My husband and I still have sex – but something’s missing. Is stress the culprit?

I’m a woman in my 50s and have been with my husband for decades. We have always had a wonderful sex life and I used to be able to climax vaginally very easily, often without clitoral stimulation. During an eventful time for the family a couple of years ago, my libido and ability to climax disappeared, though they did eventually return. A few months ago, I had a health crisis, which has slightly impaired my coordination on one side. Although I have recovered very well, I am again experiencing a loss of libido and sexual sensation.

We continue to have sex regularly and I enjoy the intimacy. I can climax with clitoral stimulation but it takes a long time and can be almost physically painful.
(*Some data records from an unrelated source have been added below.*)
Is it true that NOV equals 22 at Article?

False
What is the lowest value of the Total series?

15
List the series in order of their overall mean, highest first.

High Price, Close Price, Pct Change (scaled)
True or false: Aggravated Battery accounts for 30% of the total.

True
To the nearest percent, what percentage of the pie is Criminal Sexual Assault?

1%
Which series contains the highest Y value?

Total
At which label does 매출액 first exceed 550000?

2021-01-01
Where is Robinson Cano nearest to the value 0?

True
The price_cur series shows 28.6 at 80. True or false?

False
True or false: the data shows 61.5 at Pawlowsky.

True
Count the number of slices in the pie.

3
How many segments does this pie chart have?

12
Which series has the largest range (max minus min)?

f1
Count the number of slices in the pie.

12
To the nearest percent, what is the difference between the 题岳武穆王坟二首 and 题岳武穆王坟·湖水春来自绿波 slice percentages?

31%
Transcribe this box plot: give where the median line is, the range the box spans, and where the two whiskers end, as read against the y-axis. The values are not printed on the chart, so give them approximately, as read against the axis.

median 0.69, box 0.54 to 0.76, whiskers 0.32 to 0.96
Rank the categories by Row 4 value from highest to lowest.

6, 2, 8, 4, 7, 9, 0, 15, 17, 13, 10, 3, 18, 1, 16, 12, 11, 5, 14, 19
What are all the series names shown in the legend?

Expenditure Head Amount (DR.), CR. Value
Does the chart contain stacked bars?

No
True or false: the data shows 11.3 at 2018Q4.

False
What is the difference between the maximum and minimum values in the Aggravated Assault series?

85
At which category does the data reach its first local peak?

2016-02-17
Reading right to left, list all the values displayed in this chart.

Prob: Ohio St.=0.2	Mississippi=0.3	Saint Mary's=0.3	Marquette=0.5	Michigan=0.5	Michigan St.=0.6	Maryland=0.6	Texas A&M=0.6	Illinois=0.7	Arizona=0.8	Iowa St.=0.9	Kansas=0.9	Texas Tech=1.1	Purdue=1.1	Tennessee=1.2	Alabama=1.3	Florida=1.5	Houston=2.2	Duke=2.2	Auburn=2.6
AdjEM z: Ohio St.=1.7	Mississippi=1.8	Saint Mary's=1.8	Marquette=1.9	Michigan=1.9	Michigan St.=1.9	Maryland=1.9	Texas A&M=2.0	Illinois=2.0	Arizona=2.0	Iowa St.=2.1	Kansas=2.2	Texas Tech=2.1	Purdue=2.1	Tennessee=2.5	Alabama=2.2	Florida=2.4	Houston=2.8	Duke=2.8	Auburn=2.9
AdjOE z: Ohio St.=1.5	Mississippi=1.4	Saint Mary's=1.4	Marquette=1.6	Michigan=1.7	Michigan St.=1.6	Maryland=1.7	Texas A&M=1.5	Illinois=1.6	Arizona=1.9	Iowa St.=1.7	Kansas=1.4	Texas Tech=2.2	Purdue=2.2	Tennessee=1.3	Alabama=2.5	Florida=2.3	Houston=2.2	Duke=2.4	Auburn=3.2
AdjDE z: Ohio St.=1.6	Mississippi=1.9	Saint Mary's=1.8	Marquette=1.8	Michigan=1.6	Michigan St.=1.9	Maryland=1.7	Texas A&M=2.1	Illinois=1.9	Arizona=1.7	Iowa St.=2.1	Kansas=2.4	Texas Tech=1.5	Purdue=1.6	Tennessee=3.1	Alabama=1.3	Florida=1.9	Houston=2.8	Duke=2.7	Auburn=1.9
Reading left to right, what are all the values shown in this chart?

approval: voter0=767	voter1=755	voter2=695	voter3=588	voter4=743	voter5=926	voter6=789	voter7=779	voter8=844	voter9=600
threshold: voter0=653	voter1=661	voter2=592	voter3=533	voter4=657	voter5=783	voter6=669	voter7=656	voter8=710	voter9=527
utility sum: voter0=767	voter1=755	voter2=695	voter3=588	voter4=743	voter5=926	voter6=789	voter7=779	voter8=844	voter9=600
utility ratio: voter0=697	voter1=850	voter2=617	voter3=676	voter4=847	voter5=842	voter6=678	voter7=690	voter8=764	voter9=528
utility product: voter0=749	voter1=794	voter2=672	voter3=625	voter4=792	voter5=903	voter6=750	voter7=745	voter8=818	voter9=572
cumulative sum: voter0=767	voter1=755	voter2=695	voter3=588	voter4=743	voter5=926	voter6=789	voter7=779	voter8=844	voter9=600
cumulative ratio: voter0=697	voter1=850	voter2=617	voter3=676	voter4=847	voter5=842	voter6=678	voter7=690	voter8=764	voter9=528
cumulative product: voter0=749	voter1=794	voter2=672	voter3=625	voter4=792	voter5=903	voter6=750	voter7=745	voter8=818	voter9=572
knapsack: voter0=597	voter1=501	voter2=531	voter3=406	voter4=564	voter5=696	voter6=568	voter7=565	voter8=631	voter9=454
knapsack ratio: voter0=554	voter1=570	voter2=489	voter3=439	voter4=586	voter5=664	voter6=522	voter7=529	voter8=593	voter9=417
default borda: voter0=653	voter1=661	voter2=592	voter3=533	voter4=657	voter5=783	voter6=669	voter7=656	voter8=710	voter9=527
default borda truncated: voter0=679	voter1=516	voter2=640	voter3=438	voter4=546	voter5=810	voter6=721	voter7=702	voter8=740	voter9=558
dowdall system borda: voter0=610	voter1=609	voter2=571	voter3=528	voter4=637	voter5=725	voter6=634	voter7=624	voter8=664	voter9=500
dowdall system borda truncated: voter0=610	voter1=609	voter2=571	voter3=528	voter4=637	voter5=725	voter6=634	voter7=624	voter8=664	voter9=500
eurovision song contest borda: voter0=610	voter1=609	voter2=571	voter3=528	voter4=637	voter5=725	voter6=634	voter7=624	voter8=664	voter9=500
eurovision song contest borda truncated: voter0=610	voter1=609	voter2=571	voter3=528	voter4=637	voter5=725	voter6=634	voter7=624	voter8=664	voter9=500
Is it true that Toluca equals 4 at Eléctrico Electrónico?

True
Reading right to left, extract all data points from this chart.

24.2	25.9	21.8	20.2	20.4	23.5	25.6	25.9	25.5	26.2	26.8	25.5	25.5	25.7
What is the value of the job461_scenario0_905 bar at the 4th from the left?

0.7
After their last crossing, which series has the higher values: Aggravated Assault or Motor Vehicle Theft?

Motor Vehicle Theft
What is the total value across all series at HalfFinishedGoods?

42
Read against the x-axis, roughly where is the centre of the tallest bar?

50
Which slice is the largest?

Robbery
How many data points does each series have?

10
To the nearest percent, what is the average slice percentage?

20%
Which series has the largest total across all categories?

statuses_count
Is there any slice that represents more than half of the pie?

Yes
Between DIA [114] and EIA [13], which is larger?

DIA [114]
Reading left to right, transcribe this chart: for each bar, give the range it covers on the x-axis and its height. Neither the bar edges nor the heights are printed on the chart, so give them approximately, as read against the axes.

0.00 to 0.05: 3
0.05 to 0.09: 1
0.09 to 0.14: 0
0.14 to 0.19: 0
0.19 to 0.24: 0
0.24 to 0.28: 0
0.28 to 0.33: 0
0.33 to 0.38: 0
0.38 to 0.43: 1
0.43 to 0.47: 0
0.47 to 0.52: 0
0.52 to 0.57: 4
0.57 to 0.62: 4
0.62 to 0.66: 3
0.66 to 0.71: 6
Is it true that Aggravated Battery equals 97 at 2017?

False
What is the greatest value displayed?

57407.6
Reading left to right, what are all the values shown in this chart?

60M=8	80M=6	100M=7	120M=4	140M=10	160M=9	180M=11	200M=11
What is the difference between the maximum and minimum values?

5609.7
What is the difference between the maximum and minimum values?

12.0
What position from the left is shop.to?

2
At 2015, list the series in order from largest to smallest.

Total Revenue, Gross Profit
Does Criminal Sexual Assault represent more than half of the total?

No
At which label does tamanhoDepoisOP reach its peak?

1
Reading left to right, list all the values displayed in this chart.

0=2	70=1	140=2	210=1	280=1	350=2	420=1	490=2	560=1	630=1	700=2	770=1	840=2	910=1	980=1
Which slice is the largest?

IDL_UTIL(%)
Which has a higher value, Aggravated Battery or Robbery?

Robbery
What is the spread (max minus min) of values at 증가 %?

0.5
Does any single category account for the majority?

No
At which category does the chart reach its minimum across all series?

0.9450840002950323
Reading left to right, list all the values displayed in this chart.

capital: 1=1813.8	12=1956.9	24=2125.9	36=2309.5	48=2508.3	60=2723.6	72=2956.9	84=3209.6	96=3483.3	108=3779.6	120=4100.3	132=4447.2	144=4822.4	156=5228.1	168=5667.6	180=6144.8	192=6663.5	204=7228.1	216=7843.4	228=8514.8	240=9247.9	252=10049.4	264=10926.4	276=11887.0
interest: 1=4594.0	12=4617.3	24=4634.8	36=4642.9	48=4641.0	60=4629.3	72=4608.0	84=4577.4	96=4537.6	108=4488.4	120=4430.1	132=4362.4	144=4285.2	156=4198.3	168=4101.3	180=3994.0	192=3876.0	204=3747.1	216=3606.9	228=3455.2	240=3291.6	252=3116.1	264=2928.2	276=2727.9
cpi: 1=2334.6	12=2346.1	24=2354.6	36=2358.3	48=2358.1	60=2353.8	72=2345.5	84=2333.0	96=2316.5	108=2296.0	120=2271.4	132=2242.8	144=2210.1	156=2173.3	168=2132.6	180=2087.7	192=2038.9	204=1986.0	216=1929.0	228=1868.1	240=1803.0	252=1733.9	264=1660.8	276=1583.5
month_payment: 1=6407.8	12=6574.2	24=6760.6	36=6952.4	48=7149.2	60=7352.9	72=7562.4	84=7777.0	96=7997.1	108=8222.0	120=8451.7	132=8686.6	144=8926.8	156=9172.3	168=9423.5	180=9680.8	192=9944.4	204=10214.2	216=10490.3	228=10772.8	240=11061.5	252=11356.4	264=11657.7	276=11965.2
I really miss vaginal orgasms and the release they brought. Although I am of perimenopausal age, I have no obvious symptoms and a hormone test came back normal.

I have felt very emotionally vulnerable and frustrated during my convalescence, so I’m wondering whether stress is the problem. My self-esteem has been affected by my physical disability, but my kind, patient husband always makes me feel desired.

Stress is known to affect a person’s sexuality at various stages, including desire, orgasmic ability and physical arousal. Fatigue and pain can also be culprits, as can many types of physical illnesses or conditions. Psychological issues or mood disorders such as depression and anxiety may also affect a person’s ability to experience pleasure in sex, interrupt the lovemaking process and even lead to sexual disorders.